Deze coiffures kleeden allerliefst, hebben groote charme en zijn zeer in stijl bij de naar het Grieksch geïnspireerde Directoire-costuum.
Want het elegante, soepele Directoire, dat absoluut in harmonie is met de lijnen van het lichaam, heeft ook voor den a.s. winter de eereplaats bemachtigd in de vrouwelijke garderobe.
Ook nu weer vraag ik mij angstig af: zullen onze Hollandsche dames het Directoire-costuum wel naar waarde weten te schatten? Zullen de meesten met haar onverschilligheid voor elegantie en gratie, met haar weinige coquetterie in gang, houding en gebaren, zich zelf en het Empire- en Directoire-costuum leelijk maken, doordat zij niet bij elkander passen?

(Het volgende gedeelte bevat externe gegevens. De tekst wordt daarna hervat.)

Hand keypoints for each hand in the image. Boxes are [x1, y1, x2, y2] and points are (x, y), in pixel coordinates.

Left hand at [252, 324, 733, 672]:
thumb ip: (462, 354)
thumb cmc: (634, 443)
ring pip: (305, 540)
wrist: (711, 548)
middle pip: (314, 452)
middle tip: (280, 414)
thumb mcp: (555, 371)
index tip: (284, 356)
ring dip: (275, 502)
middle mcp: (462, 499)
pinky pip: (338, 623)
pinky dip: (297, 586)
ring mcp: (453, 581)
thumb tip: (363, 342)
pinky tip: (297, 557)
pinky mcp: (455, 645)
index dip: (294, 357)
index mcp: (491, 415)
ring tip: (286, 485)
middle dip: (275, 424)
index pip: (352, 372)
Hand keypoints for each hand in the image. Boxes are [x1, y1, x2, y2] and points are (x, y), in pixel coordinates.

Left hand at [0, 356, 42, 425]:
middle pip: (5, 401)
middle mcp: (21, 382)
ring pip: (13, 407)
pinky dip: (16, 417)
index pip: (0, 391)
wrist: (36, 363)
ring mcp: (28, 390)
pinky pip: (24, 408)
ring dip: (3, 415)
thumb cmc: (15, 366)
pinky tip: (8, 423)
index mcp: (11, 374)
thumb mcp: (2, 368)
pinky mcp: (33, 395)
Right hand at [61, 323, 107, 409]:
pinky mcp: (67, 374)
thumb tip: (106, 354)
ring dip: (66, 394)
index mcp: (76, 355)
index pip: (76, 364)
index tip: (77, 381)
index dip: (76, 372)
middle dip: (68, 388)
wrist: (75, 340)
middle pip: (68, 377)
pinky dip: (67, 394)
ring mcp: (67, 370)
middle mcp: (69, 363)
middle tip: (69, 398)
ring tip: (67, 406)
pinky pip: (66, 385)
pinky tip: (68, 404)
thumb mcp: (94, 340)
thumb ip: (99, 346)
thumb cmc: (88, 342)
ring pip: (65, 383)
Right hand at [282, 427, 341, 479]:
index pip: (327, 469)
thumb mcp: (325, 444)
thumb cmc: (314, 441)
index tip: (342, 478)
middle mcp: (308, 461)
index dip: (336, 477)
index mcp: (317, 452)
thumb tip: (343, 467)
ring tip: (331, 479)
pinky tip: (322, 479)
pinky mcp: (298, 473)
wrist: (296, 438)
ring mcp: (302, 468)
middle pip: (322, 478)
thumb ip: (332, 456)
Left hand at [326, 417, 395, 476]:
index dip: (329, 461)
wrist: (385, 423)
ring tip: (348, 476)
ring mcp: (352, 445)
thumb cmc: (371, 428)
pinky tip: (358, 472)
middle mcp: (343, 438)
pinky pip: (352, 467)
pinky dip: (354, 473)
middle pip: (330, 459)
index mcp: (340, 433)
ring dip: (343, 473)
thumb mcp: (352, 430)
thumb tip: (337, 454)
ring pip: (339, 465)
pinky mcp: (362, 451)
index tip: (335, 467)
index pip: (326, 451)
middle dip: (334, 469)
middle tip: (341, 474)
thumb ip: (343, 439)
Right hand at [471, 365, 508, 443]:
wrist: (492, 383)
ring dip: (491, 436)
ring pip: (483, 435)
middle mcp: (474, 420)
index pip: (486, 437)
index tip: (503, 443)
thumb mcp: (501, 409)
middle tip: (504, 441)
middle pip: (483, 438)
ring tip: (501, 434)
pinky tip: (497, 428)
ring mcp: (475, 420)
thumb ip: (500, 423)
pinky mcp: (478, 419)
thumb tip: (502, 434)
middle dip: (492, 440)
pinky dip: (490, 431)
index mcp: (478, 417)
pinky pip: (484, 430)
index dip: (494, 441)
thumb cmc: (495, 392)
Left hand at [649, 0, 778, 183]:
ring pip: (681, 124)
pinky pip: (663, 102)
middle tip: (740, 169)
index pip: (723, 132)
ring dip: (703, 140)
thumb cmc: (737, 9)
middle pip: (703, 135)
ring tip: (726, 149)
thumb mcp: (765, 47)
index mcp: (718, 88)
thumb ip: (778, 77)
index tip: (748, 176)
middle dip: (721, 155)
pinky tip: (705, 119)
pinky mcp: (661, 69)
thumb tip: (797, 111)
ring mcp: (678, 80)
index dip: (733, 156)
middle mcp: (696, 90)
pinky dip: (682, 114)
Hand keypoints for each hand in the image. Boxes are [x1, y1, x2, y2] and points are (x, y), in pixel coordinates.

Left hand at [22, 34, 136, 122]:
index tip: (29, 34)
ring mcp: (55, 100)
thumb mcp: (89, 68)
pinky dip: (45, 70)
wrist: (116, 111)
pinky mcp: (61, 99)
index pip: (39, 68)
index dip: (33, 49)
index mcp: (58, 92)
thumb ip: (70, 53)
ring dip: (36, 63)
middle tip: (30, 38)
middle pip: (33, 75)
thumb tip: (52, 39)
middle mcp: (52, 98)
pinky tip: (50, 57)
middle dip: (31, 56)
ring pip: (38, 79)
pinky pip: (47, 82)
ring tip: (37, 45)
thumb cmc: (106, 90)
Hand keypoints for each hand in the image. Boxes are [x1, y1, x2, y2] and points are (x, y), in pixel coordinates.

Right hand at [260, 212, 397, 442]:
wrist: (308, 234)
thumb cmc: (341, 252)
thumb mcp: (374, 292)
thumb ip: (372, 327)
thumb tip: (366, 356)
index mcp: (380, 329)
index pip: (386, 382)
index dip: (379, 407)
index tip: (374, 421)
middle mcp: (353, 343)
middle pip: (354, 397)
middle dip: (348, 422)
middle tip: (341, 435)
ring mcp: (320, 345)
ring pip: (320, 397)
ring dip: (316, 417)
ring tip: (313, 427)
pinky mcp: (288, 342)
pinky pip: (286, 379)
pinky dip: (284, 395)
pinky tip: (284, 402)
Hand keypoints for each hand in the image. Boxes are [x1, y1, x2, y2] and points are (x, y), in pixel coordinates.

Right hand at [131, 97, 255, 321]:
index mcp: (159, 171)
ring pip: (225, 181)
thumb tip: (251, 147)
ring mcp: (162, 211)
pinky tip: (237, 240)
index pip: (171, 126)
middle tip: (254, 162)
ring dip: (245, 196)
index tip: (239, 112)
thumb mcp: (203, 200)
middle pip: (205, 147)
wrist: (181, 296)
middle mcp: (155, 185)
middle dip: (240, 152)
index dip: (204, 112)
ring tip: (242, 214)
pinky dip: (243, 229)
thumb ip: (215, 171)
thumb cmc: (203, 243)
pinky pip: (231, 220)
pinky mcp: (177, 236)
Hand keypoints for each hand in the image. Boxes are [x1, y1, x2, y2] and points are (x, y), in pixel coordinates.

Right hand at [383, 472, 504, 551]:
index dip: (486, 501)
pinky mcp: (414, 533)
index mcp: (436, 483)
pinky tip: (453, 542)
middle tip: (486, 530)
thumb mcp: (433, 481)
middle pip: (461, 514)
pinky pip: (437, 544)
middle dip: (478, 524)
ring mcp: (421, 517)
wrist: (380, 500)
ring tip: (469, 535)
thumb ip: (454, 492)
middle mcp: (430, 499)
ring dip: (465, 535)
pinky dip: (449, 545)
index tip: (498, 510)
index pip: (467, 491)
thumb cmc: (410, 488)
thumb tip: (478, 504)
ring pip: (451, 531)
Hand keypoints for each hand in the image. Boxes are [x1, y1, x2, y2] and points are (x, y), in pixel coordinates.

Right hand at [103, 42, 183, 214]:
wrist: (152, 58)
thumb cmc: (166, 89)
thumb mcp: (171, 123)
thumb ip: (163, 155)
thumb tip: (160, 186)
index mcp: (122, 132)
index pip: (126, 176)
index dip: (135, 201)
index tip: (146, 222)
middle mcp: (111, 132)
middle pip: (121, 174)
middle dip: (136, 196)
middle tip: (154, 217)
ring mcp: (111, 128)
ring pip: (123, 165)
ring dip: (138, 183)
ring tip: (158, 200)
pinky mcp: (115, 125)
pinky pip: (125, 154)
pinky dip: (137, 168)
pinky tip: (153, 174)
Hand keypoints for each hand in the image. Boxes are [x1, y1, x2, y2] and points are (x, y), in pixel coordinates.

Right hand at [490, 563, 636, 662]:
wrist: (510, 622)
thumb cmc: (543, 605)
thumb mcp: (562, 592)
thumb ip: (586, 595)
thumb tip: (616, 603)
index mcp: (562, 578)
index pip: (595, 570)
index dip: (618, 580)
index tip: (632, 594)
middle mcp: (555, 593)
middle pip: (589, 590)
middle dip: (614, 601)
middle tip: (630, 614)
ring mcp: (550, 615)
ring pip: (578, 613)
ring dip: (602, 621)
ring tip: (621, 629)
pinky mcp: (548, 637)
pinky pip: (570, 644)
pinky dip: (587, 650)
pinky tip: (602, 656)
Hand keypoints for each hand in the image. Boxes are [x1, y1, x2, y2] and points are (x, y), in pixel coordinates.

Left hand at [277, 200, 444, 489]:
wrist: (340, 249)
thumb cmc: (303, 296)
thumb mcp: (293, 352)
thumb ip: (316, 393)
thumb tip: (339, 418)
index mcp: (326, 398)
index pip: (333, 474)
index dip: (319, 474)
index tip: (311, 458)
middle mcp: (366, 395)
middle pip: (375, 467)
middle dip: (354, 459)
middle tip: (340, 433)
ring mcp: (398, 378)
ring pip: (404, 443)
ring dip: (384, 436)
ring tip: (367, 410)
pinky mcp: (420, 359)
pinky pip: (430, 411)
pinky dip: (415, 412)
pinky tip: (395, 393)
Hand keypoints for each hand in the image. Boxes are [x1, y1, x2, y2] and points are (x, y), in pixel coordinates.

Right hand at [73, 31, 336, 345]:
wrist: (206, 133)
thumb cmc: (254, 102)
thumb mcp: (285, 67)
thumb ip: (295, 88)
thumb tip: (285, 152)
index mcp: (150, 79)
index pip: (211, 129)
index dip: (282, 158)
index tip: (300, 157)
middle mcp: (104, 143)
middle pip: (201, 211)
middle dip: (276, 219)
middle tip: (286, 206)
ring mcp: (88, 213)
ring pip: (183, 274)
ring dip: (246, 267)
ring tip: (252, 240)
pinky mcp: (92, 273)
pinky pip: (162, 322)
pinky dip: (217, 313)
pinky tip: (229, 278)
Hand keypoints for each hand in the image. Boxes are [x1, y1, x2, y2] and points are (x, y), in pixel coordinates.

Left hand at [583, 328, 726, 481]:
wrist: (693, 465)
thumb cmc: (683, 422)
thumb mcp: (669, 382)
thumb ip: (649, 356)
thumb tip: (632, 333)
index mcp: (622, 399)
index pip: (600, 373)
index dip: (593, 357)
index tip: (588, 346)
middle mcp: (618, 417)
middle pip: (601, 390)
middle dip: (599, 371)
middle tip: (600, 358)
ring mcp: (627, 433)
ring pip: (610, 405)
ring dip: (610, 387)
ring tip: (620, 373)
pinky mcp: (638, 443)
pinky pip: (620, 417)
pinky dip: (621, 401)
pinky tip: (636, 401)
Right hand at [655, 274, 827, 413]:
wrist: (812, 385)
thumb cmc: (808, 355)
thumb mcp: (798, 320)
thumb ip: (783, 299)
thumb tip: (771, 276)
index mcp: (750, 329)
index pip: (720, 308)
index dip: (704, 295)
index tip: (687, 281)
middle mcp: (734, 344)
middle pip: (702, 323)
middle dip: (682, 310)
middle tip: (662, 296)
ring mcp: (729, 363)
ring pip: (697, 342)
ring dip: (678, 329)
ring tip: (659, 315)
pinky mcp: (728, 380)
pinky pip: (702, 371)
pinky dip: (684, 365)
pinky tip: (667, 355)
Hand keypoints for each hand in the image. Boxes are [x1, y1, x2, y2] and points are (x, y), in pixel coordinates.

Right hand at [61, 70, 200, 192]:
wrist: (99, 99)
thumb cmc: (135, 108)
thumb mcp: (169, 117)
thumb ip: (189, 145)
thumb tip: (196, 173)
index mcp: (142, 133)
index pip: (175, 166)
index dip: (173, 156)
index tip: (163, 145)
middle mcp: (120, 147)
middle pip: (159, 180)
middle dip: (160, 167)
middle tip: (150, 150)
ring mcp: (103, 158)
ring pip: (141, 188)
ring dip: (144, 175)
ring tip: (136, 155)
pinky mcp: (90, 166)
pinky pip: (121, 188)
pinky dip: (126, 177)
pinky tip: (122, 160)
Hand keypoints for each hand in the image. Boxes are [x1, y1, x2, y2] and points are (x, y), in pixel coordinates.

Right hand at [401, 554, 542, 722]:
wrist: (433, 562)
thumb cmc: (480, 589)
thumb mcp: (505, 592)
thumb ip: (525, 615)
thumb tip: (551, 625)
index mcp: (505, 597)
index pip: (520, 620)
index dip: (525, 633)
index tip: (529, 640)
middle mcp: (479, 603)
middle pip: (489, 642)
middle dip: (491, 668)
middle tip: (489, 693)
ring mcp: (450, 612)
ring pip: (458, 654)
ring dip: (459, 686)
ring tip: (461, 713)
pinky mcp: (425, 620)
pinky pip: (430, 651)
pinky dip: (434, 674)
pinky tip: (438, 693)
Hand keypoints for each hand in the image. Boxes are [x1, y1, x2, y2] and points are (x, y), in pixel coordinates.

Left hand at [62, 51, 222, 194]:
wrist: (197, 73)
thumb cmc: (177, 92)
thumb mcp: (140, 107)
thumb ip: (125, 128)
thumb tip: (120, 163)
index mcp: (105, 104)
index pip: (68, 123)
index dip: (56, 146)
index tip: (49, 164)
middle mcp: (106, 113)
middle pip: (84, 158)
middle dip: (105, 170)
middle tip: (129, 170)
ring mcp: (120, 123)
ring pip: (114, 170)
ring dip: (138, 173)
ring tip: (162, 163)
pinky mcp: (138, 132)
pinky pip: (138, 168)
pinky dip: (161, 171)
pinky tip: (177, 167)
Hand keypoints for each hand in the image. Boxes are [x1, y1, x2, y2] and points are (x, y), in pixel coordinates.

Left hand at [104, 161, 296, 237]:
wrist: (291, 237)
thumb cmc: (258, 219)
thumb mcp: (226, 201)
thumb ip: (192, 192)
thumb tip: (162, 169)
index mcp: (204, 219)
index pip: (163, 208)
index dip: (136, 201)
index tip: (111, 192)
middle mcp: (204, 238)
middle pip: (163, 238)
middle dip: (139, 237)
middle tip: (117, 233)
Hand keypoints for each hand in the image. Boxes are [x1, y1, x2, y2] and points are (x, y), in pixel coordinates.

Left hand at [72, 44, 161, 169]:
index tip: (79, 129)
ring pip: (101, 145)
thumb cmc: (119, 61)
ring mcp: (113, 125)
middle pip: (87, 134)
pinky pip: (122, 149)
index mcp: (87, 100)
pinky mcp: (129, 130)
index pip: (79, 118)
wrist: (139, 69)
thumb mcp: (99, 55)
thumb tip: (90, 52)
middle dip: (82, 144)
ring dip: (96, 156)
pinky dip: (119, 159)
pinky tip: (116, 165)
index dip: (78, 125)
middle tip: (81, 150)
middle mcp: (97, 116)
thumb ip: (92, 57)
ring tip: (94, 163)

Het is toch zoo te betreuren, dat vele vrouwen bij ons in Holland zoo weinig om haar uiterlijk geven. Haar woningen maken zij mooi met luxe meubelen en schilderijen, en om zich zelf denken zij niet. Toch, wat knapheid van gezicht aangaat, kunnen onze Hollandsche vrouwen gerust concurreeren met haar Fransche zusteren. Haar frissche gezichtjes met de blonde haardossen, de mooie, witte tanden en de natuurlijke en mooie teints, zouden het zelfs winnen van de beschilderde gezichten der Françaises, hadden deze niet zulke prachtig schitterende zwarte oogen, wisten zij niet zoo handig van het weinige zwarte haar met behulp van wat valsch, een sierlijk kapsel zich te maken; dan.... de elegantie en gratie van onze Hollandschen is nihil bij die der Parisiennes, en.... elegantie is aantrekkelijker dan schoonheid.
Heusch, lieve dames, een weinig coquetterie is geen zonde.
Komt eens een kijkje nemen in den ‘Jardin du Luxembourg’ en den ‘Jardin des Tuileries’ en ziet de kleine meisjes eens in haar spel. Wat een allerliefste lenige figuurtjes, wat een elegantie in loop en gebaren!